Skiingmaniac Tue 25-Mar-14 12:10:48

I have two DC and one eats everything in sight and the other....not much at all - it is so frustrating! They are 6 & 7 I'm hoping the fussy one will turn a corner soon....when I was little my siblings and I were fussy...my brother now eats everything, I eat most things but my sister is still as fussy as ever at 45shock

MrsHelenBee Tue 25-Mar-14 12:19:52

Think I'm going to try him on the multivitamins - worth it if he gets a bit of a boost - especially as several of you have said you've done it too.
Colour-wise, I do think his plate looks dull and depressing, but I appreciate that he is at least getting protein and carbs. For breakfast, he likes a cereal bar, which I allow as it has some of the fruit taste and I don't want meal times to be a war and totally negative experience. He also likes toast with marmite (I'm pg with DS2 and it makes my stomach turn but he could be having a lot worse on it I guess). He enjoys Organix corn snacks, which are tomato and herb or cheesy-tasting, and not packed with junk, so he gets some flavour variety, and he likes bread sticks, cheese savouries (all abut the shapes!) etc, so I guess it could be worse. If I'm very lucky, the occasional little bit of cheese on toast or a tuna sandwich is accepted.
It all comes down to the fruit and veg really. It's such a shame when he used to be so easy to please - casseroles, pasta bakes, risotto...all sorts, and he used to share a peach, a banana, some grapes etc with me. I guess I just assumed that if we'd got off to such a good start, we were ok, but thefeeling of going backwards is a downer. When I think of where he was a year ago, it's disappointing, but I really hope he'll gradually improve.
One thing I'm happy about is that, while he does have a sweet tooth, he happily goes without much of that and we manage to keep it an occasional thing. Thank goodness he's not demanding ie cream at every meal time!
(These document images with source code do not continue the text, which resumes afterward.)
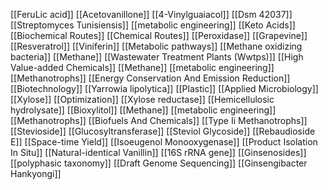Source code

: [[FeruLic acid]]
[[Acetovanillone]]
[[4-Vinylguaiacol]]
[[Dsm 42037]]
[[Streptomyces Tunisiensis]]
[[metabolic engineering]]
[[Keto Acids]]
[[Biochemical Routes]]
[[Chemical Routes]]
[[Peroxidase]]
[[Grapevine]]
[[Resveratrol]]
[[Viniferin]]
[[Metabolic pathways]]
[[Methane oxidizing bacteria]]
[[Methane]]
[[Wastewater Treatment Plants (Wwtps)]]
[[High Value-added Chemicals]]
[[Methane]]
[[metabolic engineering]]
[[Methanotrophs]]
[[Energy Conservation And Emission Reduction]]
[[Biotechnology]]
[[Yarrowia lipolytica]]
[[Plastic]]
[[Applied Microbiology]]
[[Xylose]]
[[Optimization]]
[[Xylose reductase]]
[[Hemicellulosic hydrolysate]]
[[Bioxylitol]]
[[Methane]]
[[metabolic engineering]]
[[Methanotrophs]]
[[Biofuels And Chemicals]]
[[Type Ii Methanotrophs]]
[[Stevioside]]
[[Glucosyltransferase]]
[[Steviol Glycoside]]
[[Rebaudioside E]]
[[Space-time Yield]]
[[Isoeugenol Monooxygenase]]
[[Product Isolation In Situ]]
[[Natural-identical Vanillin]]
[[16S rRNA gene]]
[[Ginsenosides]]
[[polyphasic taxonomy]]
[[Draft Genome Sequencing]]
[[Ginsengibacter Hankyongi]]
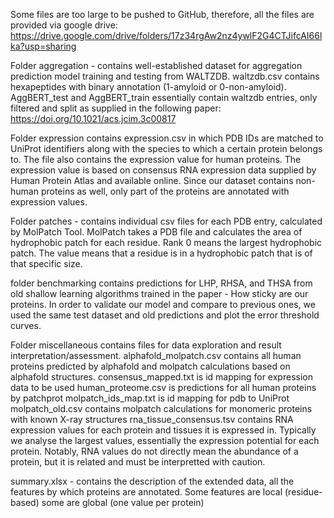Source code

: Some files are too large to be pushed to GitHub, therefore, all the files are provided via google drive: https://drive.google.com/drive/folders/17z34rgAw2nz4ywlF2G4CTJifcAI66lka?usp=sharing

Folder aggregation - contains well-established dataset for aggregation prediction model training and testing from WALTZDB. 
waltzdb.csv contains hexapeptides with binary annotation (1-amyloid or 0-non-amyloid). AggBERT_test and AggBERT_train essentially contain waltzdb entries, only filtered and split as supplied in the following paper: https://doi.org/10.1021/acs.jcim.3c00817 

Folder expression contains expression.csv in which PDB IDs are matched to UniProt identifiers along with the species to which a certain protein belongs to. The file also contains the expression value for human proteins. The expression value is based on consensus RNA expression data supplied by Human Protein Atlas and available online. Since our dataset contains non-human proteins as well, only part of the proteins are annotated with expression values.

Folder patches - contains individual csv files for each PDB entry, calculated by MolPatch Tool. MolPatch takes a PDB file and calculates the area of hydrophobic patch for each residue. Rank 0 means the largest hydrophobic patch. The value means that a residue is in a hydrophobic patch that is of that specific size.

folder benchmarking contains predictions for LHP, RHSA, and THSA from old shallow learning algorithms trained in the paper - How sticky are our proteins. In order to validate our model and compare to previous ones, we used the same test dataset and old predictions and plot the error threshold curves.

Folder miscellaneous contains files for data exploration and result interpretation/assessment. 
alphafold_molpatch.csv contains all human proteins predicted by alphafold and molpatch calculations based on alphafold structures.
consensus_mapped.txt is id mapping for expression data to be used
human_proteome.csv is predictions for all human proteins by patchprot
molpatch_ids_map.txt is id mapping for pdb to UniProt
molpatch_old.csv contains molpatch calculations for monomeric proteins with known X-ray structures
rna_tissue_consensus.tsv contains RNA expression values for each protein and tissues it is expressed in. Typically we analyse the largest values, essentially the expression potential for each protein. Notably, RNA values do not directly mean the abundance of a protein, but it is related and must be interpretted with caution.

summary.xlsx - contains the description of the extended data, all the features by which proteins are annotated. Some features are local (residue-based) some are global (one value per protein)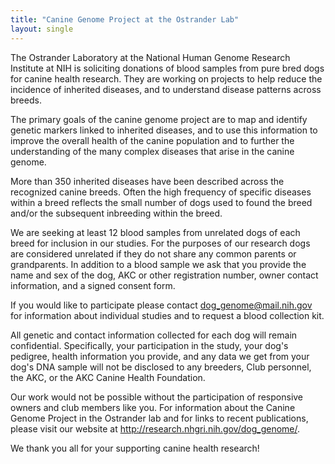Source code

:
 ```yaml
---
title: "Canine Genome Project at the Ostrander Lab"
layout: single
---
```


The Ostrander Laboratory at the National Human Genome Research Institute at NIH is soliciting donations of blood samples from pure bred dogs for canine health research. They are working on projects to help reduce the incidence of inherited diseases, and to understand disease patterns across breeds.

The primary goals of the canine genome project are to map and identify genetic markers linked to inherited diseases, and to use this information to improve the overall health of the canine population and to further the understanding of the many complex diseases that arise in the canine genome.

More than 350 inherited diseases have been described across the recognized canine breeds. Often the high frequency of specific diseases within a breed reflects the small number of dogs used to found the breed and/or the subsequent inbreeding within the breed.

We are seeking at least 12 blood samples from unrelated dogs of each breed for inclusion in our studies. For the purposes of our research dogs are considered unrelated if they do not share any common parents or grandparents. In addition to a blood sample we ask that you provide the name and sex of the dog, AKC or other registration number, owner contact information, and a signed consent form.

If you would like to participate please contact dog_genome@mail.nih.gov for information about individual studies and to request a blood collection kit.

All genetic and contact information collected for each dog will remain confidential. Specifically, your participation in the study, your dog's pedigree, health information you provide, and any data we get from your dog's DNA sample will not be disclosed to any breeders, Club personnel, the AKC, or the AKC Canine Health Foundation.

Our work would not be possible without the participation of responsive owners and club members like you. For information about the Canine Genome Project in the Ostrander lab and for links to recent publications, please visit our website at http://research.nhgri.nih.gov/dog_genome/.

We thank you all for your supporting canine health research!
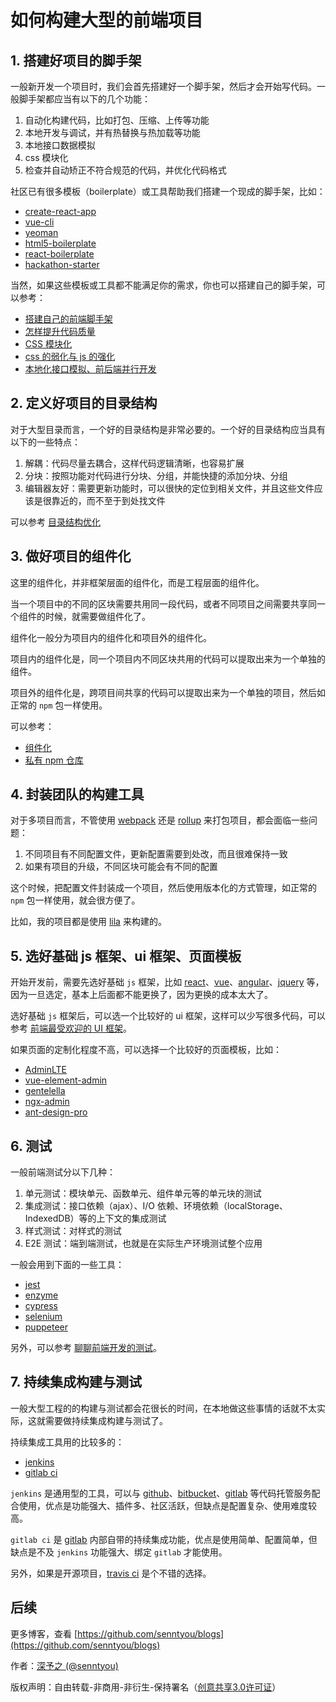 # 如何构建大型的前端项目

## 1. 搭建好项目的脚手架

一般新开发一个项目时，我们会首先搭建好一个脚手架，然后才会开始写代码。一般脚手架都应当有以下的几个功能：

1. 自动化构建代码，比如打包、压缩、上传等功能
2. 本地开发与调试，并有热替换与热加载等功能
3. 本地接口数据模拟
4. css 模块化
5. 检查并自动矫正不符合规范的代码，并优化代码格式

社区已有很多模板（boilerplate）或工具帮助我们搭建一个现成的脚手架，比如：

- [create-react-app](https://github.com/facebook/create-react-app)
- [vue-cli](https://github.com/vuejs/vue-cli)
- [yeoman](http://yeoman.io/)
- [html5-boilerplate](https://github.com/h5bp/html5-boilerplate)
- [react-boilerplate](https://github.com/react-boilerplate/react-boilerplate)
- [hackathon-starter](https://github.com/sahat/hackathon-starter)

当然，如果这些模板或工具都不能满足你的需求，你也可以搭建自己的脚手架，可以参考：

- [搭建自己的前端脚手架](../advanced/22.md)
- [怎样提升代码质量](../advanced/12.md)
- [CSS 模块化](../advanced/10.md)
- [css 的弱化与 js 的强化](../advanced/21.md)
- [本地化接口模拟、前后端并行开发](../advanced/2.md)

## 2. 定义好项目的目录结构

对于大型目录而言，一个好的目录结构是非常必要的。一个好的目录结构应当具有以下的一些特点：

1. 解耦：代码尽量去耦合，这样代码逻辑清晰，也容易扩展
2. 分块：按照功能对代码进行分块、分组，并能快捷的添加分块、分组 
3. 编辑器友好：需要更新功能时，可以很快的定位到相关文件，并且这些文件应该是很靠近的，而不至于到处找文件

可以参考 [目录结构优化](../advanced/11.md)

## 3. 做好项目的组件化

这里的组件化，并非框架层面的组件化，而是工程层面的组件化。

当一个项目中的不同的区块需要共用同一段代码，或者不同项目之间需要共享同一个组件的时候，就需要做组件化了。

组件化一般分为项目内的组件化和项目外的组件化。

项目内的组件化是，同一个项目内不同区块共用的代码可以提取出来为一个单独的组件。

项目外的组件化是，跨项目间共享的代码可以提取出来为一个单独的项目，然后如正常的 `npm` 包一样使用。

可以参考：

- [组件化](../advanced/6.md)
- [私有 npm 仓库](../advanced/7.md)

## 4. 封装团队的构建工具

对于多项目而言，不管使用 [webpack](https://github.com/webpack/webpack) 还是 [rollup](https://github.com/rollup/rollup) 来打包项目，都会面临一些问题：

1. 不同项目有不同配置文件，更新配置需要到处改，而且很难保持一致
2. 如果有项目的升级，不同区块可能会有不同的配置

这个时候，把配置文件封装成一个项目，然后使用版本化的方式管理，如正常的 `npm` 包一样使用，就会很方便了。

比如，我的项目都是使用 [lila](https://github.com/senntyou/lila) 来构建的。

## 5. 选好基础 js 框架、ui 框架、页面模板

开始开发前，需要先选好基础 `js` 框架，比如 [react](https://github.com/facebook/react)、[vue](https://github.com/vuejs/vue)、[angular](https://github.com/angular/angular)、[jquery](https://github.com/jquery/jquery) 等，因为一旦选定，基本上后面都不能更换了，因为更换的成本太大了。

选好基础 `js` 框架后，可以选一个比较好的 ui 框架，这样可以少写很多代码，可以参考 [前端最受欢迎的 UI 框架](../intro/1.md)。

如果页面的定制化程度不高，可以选择一个比较好的页面模板，比如：

- [AdminLTE](https://github.com/almasaeed2010/AdminLTE)
- [vue-element-admin](https://github.com/PanJiaChen/vue-element-admin)
- [gentelella](https://github.com/puikinsh/gentelella)
- [ngx-admin](https://github.com/akveo/ngx-admin)
- [ant-design-pro](https://github.com/ant-design/ant-design-pro)

## 6. 测试

一般前端测试分以下几种：

1. 单元测试：模块单元、函数单元、组件单元等的单元块的测试
2. 集成测试：接口依赖（ajax）、I/O 依赖、环境依赖（localStorage、IndexedDB）等的上下文的集成测试
3. 样式测试：对样式的测试
4. E2E 测试：端到端测试，也就是在实际生产环境测试整个应用

一般会用到下面的一些工具：

- [jest](https://github.com/facebook/jest)
- [enzyme](https://github.com/airbnb/enzyme)
- [cypress](https://github.com/cypress-io/cypress)
- [selenium](https://github.com/SeleniumHQ/selenium)
- [puppeteer](https://github.com/GoogleChrome/puppeteer)

另外，可以参考 [聊聊前端开发的测试](https://www.jianshu.com/p/1b99af371e66)。

## 7. 持续集成构建与测试

一般大型工程的的构建与测试都会花很长的时间，在本地做这些事情的话就不太实际，这就需要做持续集成构建与测试了。

持续集成工具用的比较多的：

- [jenkins](https://jenkins.io/)
- [gitlab ci](https://docs.gitlab.com/ee/ci/)

`jenkins` 是通用型的工具，可以与 [github](https://github.com)、[bitbucket](https://bitbucket.org/)、[gitlab](https://about.gitlab.com/) 等代码托管服务配合使用，优点是功能强大、插件多、社区活跃，但缺点是配置复杂、使用难度较高。

`gitlab ci` 是 [gitlab](https://about.gitlab.com/) 内部自带的持续集成功能，优点是使用简单、配置简单，但缺点是不及 `jenkins` 功能强大、绑定 `gitlab` 才能使用。

另外，如果是开源项目，[travis ci](https://www.travis-ci.org/) 是个不错的选择。

## 后续

更多博客，查看 [https://github.com/senntyou/blogs](https://github.com/senntyou/blogs)

作者：[深予之 (@senntyou)](https://github.com/senntyou)

版权声明：自由转载-非商用-非衍生-保持署名（[创意共享3.0许可证](https://creativecommons.org/licenses/by-nc-nd/3.0/deed.zh)）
sleepis4rwimps Tue 25-Mar-14 17:35:56

Hello! Ive not got much advice just want you to know you're not alone! DS1 is a very fussy eater and in the past it has broken me inside. Like you and the other ladies here im nutritionally aware and was so looking forward to making lots of hone made healthy meals that would get scoffed... was not to be! My strategy is to ensure DS has a good breakfast, give him something he will definitely eat for lunch and snacks and dinner have what we do... or not as the case may be! like your ds he is suspicious of foods and needs everything separate and obvious. Have you tried pizza? I use oven cheese pizza but on a section for him I smear on homemade tomato/veg puree and grated cheese on top to hide it! then it looks like we are eating the same.
I am hoping it is a phase and they will eventually try other things. I have a DS2 who's nearly ready to wean so hoping and praying he will be less fussy and perhaps DS 1 will want to try what DS2 is having?! or maybe im delusional grin We will all get there in the end and im sure our DSs are thriving despite their fussy nature wink

sleepis4rwimps Tue 25-Mar-14 17:42:48

sorry that didn't make sense I meant he generally is given what we have for Dinner which is sometimes a guarantee but often not.

another thought as it is all about shapes can you use shape cutters on things to make them more appealing to him? might try it myself smile

Greypuddle Tue 25-Mar-14 19:44:49

Meat is full of vitamins authoritynutrition.com/5-brain-nutrients-in-meat-fish-eggs/. Just to reassure you!

naty1 Wed 26-Mar-14 14:23:41

It does sound like he doesnt like colourful food.
I wouldnt advise cereal bear for breakfast (i do love them but really , like some other `cereal` they are a sweet.)
Does he like porridge?
Currently mine loves peas and sweetcorn and fruit but doesnt really like veg so no carrot, tomato, cucumber, mushroom.
Its sad they go from eating everything to picky.
I have bit of a texture thing myself, dont like tomatoes, cheese, gravy, custard.